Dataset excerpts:

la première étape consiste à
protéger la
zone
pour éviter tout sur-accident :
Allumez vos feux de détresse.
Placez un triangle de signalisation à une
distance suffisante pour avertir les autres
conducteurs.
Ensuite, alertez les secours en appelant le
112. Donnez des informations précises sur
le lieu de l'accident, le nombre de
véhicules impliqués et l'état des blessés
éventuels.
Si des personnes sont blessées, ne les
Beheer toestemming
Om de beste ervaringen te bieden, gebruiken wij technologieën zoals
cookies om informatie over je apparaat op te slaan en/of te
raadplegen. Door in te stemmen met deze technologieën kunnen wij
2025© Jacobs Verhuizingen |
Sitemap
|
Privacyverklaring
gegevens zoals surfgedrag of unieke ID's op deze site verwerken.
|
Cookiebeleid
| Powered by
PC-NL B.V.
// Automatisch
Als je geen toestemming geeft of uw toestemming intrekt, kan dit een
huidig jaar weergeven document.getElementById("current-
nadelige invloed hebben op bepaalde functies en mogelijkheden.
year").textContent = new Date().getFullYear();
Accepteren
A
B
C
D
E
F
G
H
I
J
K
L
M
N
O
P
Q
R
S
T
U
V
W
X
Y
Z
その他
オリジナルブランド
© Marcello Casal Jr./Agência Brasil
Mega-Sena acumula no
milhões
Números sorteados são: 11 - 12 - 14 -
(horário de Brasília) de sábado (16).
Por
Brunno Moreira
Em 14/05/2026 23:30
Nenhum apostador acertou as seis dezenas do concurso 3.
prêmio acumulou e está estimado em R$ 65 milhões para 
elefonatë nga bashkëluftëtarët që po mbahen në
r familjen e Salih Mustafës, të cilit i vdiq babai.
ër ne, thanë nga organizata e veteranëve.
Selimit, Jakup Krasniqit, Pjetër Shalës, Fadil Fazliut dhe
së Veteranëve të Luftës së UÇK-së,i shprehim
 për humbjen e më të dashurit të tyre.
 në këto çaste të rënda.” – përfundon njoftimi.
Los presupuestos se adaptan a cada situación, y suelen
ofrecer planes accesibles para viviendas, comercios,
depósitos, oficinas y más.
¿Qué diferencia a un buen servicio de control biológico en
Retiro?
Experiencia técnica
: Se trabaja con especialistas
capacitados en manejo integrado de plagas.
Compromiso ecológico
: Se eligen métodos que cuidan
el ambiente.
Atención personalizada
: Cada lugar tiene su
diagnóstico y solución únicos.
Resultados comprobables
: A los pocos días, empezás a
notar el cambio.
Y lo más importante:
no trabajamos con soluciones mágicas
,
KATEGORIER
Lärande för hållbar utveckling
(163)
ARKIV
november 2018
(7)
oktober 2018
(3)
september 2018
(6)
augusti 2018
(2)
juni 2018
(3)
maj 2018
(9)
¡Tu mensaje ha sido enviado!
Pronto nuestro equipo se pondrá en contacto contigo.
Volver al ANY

> [Your goal] Rewrite the listing above, changing every "2018" to "2019" and leaving all other text as it is.

> [Exercise result]
la première étape consiste à
protéger la
zone
pour éviter tout sur-accident :
Allumez vos feux de détresse.
Placez un triangle de signalisation à une
distance suffisante pour avertir les autres
conducteurs.
Ensuite, alertez les secours en appelant le
112. Donnez des informations précises sur
le lieu de l'accident, le nombre de
véhicules impliqués et l'état des blessés
éventuels.
Si des personnes sont blessées, ne les
Beheer toestemming
Om de beste ervaringen te bieden, gebruiken wij technologieën zoals
cookies om informatie over je apparaat op te slaan en/of te
raadplegen. Door in te stemmen met deze technologieën kunnen wij
2025© Jacobs Verhuizingen |
Sitemap
|
Privacyverklaring
gegevens zoals surfgedrag of unieke ID's op deze site verwerken.
|
Cookiebeleid
| Powered by
PC-NL B.V.
// Automatisch
Als je geen toestemming geeft of uw toestemming intrekt, kan dit een
huidig jaar weergeven document.getElementById("current-
nadelige invloed hebben op bepaalde functies en mogelijkheden.
year").textContent = new Date().getFullYear();
Accepteren
A
B
C
D
E
F
G
H
I
J
K
L
M
N
O
P
Q
R
S
T
U
V
W
X
Y
Z
その他
オリジナルブランド
© Marcello Casal Jr./Agência Brasil
Mega-Sena acumula no
milhões
Números sorteados são: 11 - 12 - 14 -
(horário de Brasília) de sábado (16).
Por
Brunno Moreira
Em 14/05/2026 23:30
Nenhum apostador acertou as seis dezenas do concurso 3.
prêmio acumulou e está estimado em R$ 65 milhões para 
elefonatë nga bashkëluftëtarët që po mbahen në
r familjen e Salih Mustafës, të cilit i vdiq babai.
ër ne, thanë nga organizata e veteranëve.
Selimit, Jakup Krasniqit, Pjetër Shalës, Fadil Fazliut dhe
së Veteranëve të Luftës së UÇK-së,i shprehim
 për humbjen e më të dashurit të tyre.
 në këto çaste të rënda.” – përfundon njoftimi.
Los presupuestos se adaptan a cada situación, y suelen
ofrecer planes accesibles para viviendas, comercios,
depósitos, oficinas y más.
¿Qué diferencia a un buen servicio de control biológico en
Retiro?
Experiencia técnica
: Se trabaja con especialistas
capacitados en manejo integrado de plagas.
Compromiso ecológico
: Se eligen métodos que cuidan
el ambiente.
Atención personalizada
: Cada lugar tiene su
diagnóstico y solución únicos.
Resultados comprobables
: A los pocos días, empezás a
notar el cambio.
Y lo más importante:
no trabajamos con soluciones mágicas
,
KATEGORIER
Lärande för hållbar utveckling
(163)
ARKIV
november 2019
(7)
oktober 2019
(3)
september 2019
(6)
augusti 2019
(2)
juni 2019
(3)
maj 2019
(9)
¡Tu mensaje ha sido enviado!
Pronto nuestro equipo se pondrá en contacto contigo.
Volver al ANY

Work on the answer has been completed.